All of the Tomes of Horror would be fantastic sources of monsters for Paizo. Great design, 100% open.
Green Ronin's Book of Fiends would also be a great source of demons, devils, and daemons. Well, maybe not demons -- that section was written by some Mona guy no one has ever heard of. I wonder whatever happened to him?
Green Ronin's Advanced Bestiary is a great source of nasty templates.
The Expeditious Retreat series of Monster Geographica books is a nice, no-frills selection of 3.5 monsters culled from all sorts of d20 products.
Lion's Den Press's The Iconic Bestiary -- Classics of Fantasy contains fantastic equivalents of signature closed content monsters. If you think you want a mind flayer, think phrenic scourge instead.
I know publishers are often very anxious about re-using good material for fear of customers crying that "I already own XX! Why did they have to waste 2 pages reprinting information if I already own XX!" And at a certain point, one could re-use material too much.
But for me, I would rather see some moderate re-use of existing, high quality material than a "new" rehash of a concept that's already done perfectly well. Don't recreate the wheel, especially when 30 different products have already tried.
And for that matter, this extends to other OGC material than just monsters. If you're going to include a new spell, make sure that Malhavoc's Complete Book of Eldritch Might or Necromancer's Eldritch Sorcery don't already have a spell that fills the same niche. Don't give me a completely new spellcasting base class that could be simulated using the eldritch weaver from Green Ronin's Advanced Player's Manual.

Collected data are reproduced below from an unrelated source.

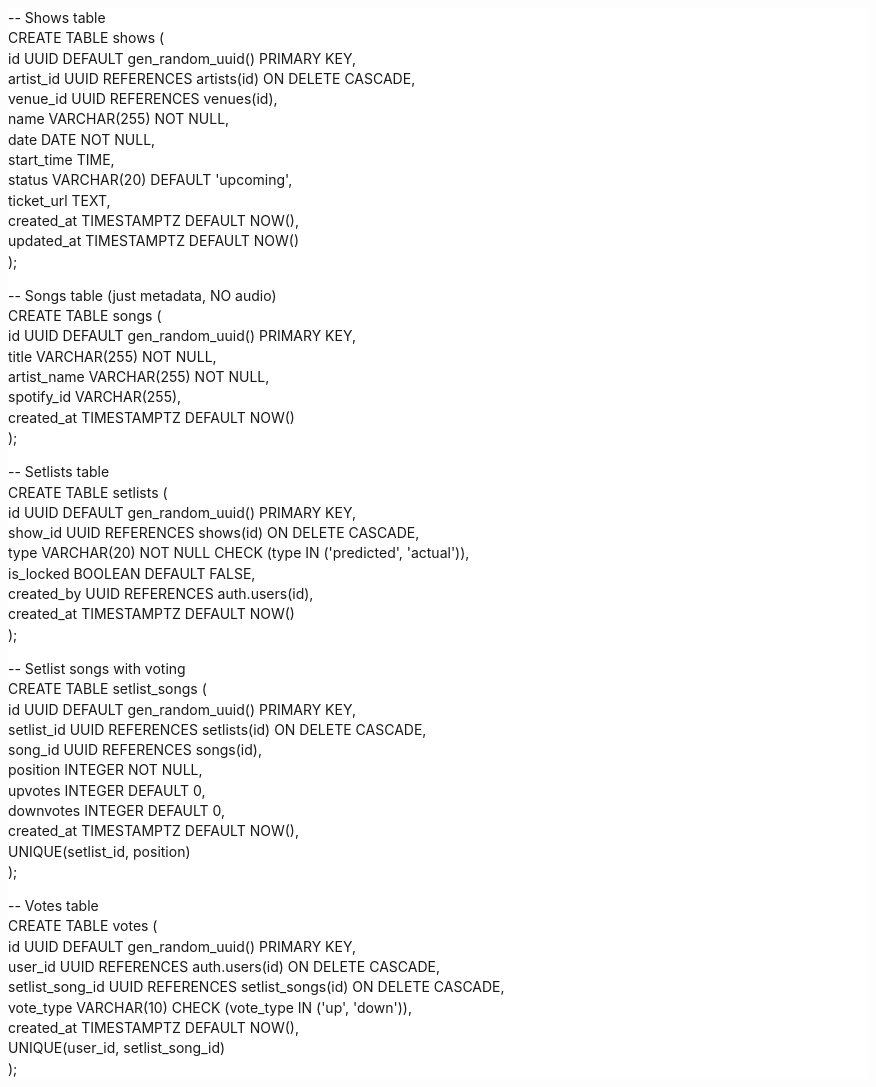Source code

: \-- Shows table    
CREATE TABLE shows (  
  id UUID DEFAULT gen\_random\_uuid() PRIMARY KEY,  
  artist\_id UUID REFERENCES artists(id) ON DELETE CASCADE,  
  venue\_id UUID REFERENCES venues(id),  
  name VARCHAR(255) NOT NULL,  
  date DATE NOT NULL,  
  start\_time TIME,  
  status VARCHAR(20) DEFAULT 'upcoming',  
  ticket\_url TEXT,  
  created\_at TIMESTAMPTZ DEFAULT NOW(),  
  updated\_at TIMESTAMPTZ DEFAULT NOW()  
);

\-- Songs table (just metadata, NO audio)  
CREATE TABLE songs (  
  id UUID DEFAULT gen\_random\_uuid() PRIMARY KEY,  
  title VARCHAR(255) NOT NULL,  
  artist\_name VARCHAR(255) NOT NULL,  
  spotify\_id VARCHAR(255),  
  created\_at TIMESTAMPTZ DEFAULT NOW()  
);

\-- Setlists table  
CREATE TABLE setlists (  
  id UUID DEFAULT gen\_random\_uuid() PRIMARY KEY,  
  show\_id UUID REFERENCES shows(id) ON DELETE CASCADE,  
  type VARCHAR(20) NOT NULL CHECK (type IN ('predicted', 'actual')),  
  is\_locked BOOLEAN DEFAULT FALSE,  
  created\_by UUID REFERENCES auth.users(id),  
  created\_at TIMESTAMPTZ DEFAULT NOW()  
);

\-- Setlist songs with voting  
CREATE TABLE setlist\_songs (  
  id UUID DEFAULT gen\_random\_uuid() PRIMARY KEY,  
  setlist\_id UUID REFERENCES setlists(id) ON DELETE CASCADE,  
  song\_id UUID REFERENCES songs(id),  
  position INTEGER NOT NULL,  
  upvotes INTEGER DEFAULT 0,  
  downvotes INTEGER DEFAULT 0,  
  created\_at TIMESTAMPTZ DEFAULT NOW(),  
  UNIQUE(setlist\_id, position)  
);

\-- Votes table  
CREATE TABLE votes (  
  id UUID DEFAULT gen\_random\_uuid() PRIMARY KEY,  
  user\_id UUID REFERENCES auth.users(id) ON DELETE CASCADE,  
  setlist\_song\_id UUID REFERENCES setlist\_songs(id) ON DELETE CASCADE,  
  vote\_type VARCHAR(10) CHECK (vote\_type IN ('up', 'down')),  
  created\_at TIMESTAMPTZ DEFAULT NOW(),  
  UNIQUE(user\_id, setlist\_song\_id)  
);
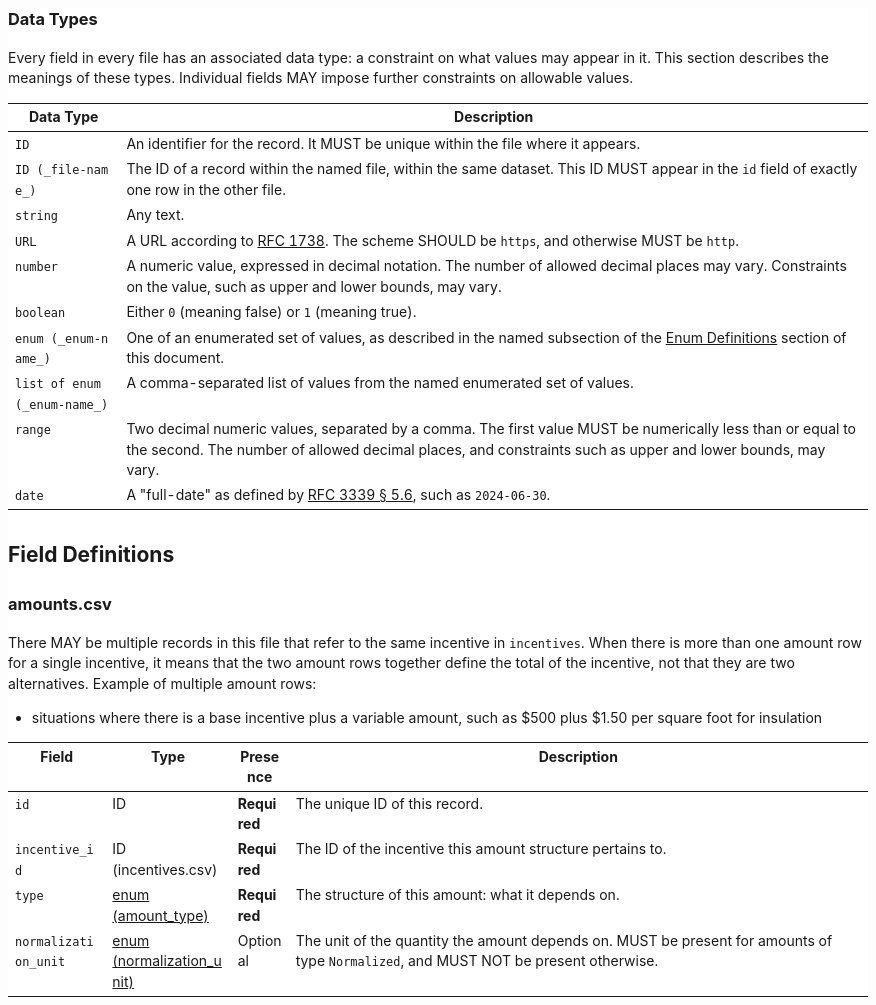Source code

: ### Data Types

Every field in every file has an associated data type: a constraint on what values may appear in it. This section describes the meanings of these types. Individual fields MAY impose further constraints on allowable values.

| Data Type                  | Description                                                                                                                                                                                                             |
| -------------------------- | ----------------------------------------------------------------------------------------------------------------------------------------------------------------------------------------------------------------------- |
| `ID`                         | An identifier for the record. It MUST be unique within the file where it appears.                                                                                                                                       |
| `ID (_file-name_)`           | The ID of a record within the named file, within the same dataset. This ID MUST appear in the `id` field of exactly one row in the other file.                                                                          |
| `string`                     | Any text.                                                                                                                                                                                                               |
| `URL`                        | A URL according to [RFC 1738](https://datatracker.ietf.org/doc/html/rfc1738). The scheme SHOULD be `https`, and otherwise MUST be `http`.                                                                               |
| `number`                     | A numeric value, expressed in decimal notation. The number of allowed decimal places may vary. Constraints on the value, such as upper and lower bounds, may vary.                                                      |
| `boolean`                    | Either `0` (meaning false) or `1` (meaning true).                                                                                                                                                                       |
| `enum (_enum-name_)`         | One of an enumerated set of values, as described in the named subsection of the [Enum Definitions](#enum-definitions) section of this document.                                                                         |
| `list of enum (_enum-name_)` | A comma-separated list of values from the named enumerated set of values.                                                                                                                                               |
| `range`                      | Two decimal numeric values, separated by a comma. The first value MUST be numerically less than or equal to the second. The number of allowed decimal places, and constraints such as upper and lower bounds, may vary. |
| `date`                       | A "full-date" as defined by [RFC 3339 § 5.6](https://www.rfc-editor.org/rfc/rfc3339#section-5.6), such as `2024-06-30`.                                                                                                 |

## Field Definitions

### amounts.csv

There MAY be multiple records in this file that refer to the same incentive in `incentives`. When there is more than one amount row for a single incentive, it means that the two amount rows together define the total of the incentive, not that they are two alternatives.
Example of multiple amount rows:
- situations where there is a base incentive plus a variable amount, such as $500 plus $1.50 per square foot for insulation

| Field                | Type                      | Presence     | Description                                                                                                                                                                                                                                                                                       |
| -------------------- | ------------------------- | ------------ | ------------------------------------------------------------------------------------------------------------------------------------------------------------------------------------------------------------------------------------------------------------------------------------------------- |
| `id`                 | ID                        | **Required** | The unique ID of this record.                                                                                                                                                                                                                                                                     |
| `incentive_id`       | ID (incentives.csv)       | **Required** | The ID of the incentive this amount structure pertains to.                                                                                                                                                                                                                                        |
| `type`               | [enum (amount_type)](#amount_type)        | **Required** | The structure of this amount: what it depends on.                                                                                                                                                                                                                                                 |
| `normalization_unit` | [enum (normalization_unit)](#normalization_unit) | Optional     | The unit of the quantity the amount depends on. MUST be present for amounts of type `Normalized`, and MUST NOT be present otherwise.                                                                                                                                                              |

I don't expect Paizo writers to research every d20 book ever published, but all of the books I've mentioned in this post have wide critical claim, a certain measure of popularity, and work within the core d20 fantasy system. They, and maybe a half-dozen more, should form any d20 writer's canon of OGC works.
I think many OGL publishers have really failed the customers by not building upon existing, quality material from other publishers. I really hope that Paizo is able to lead the way on this front.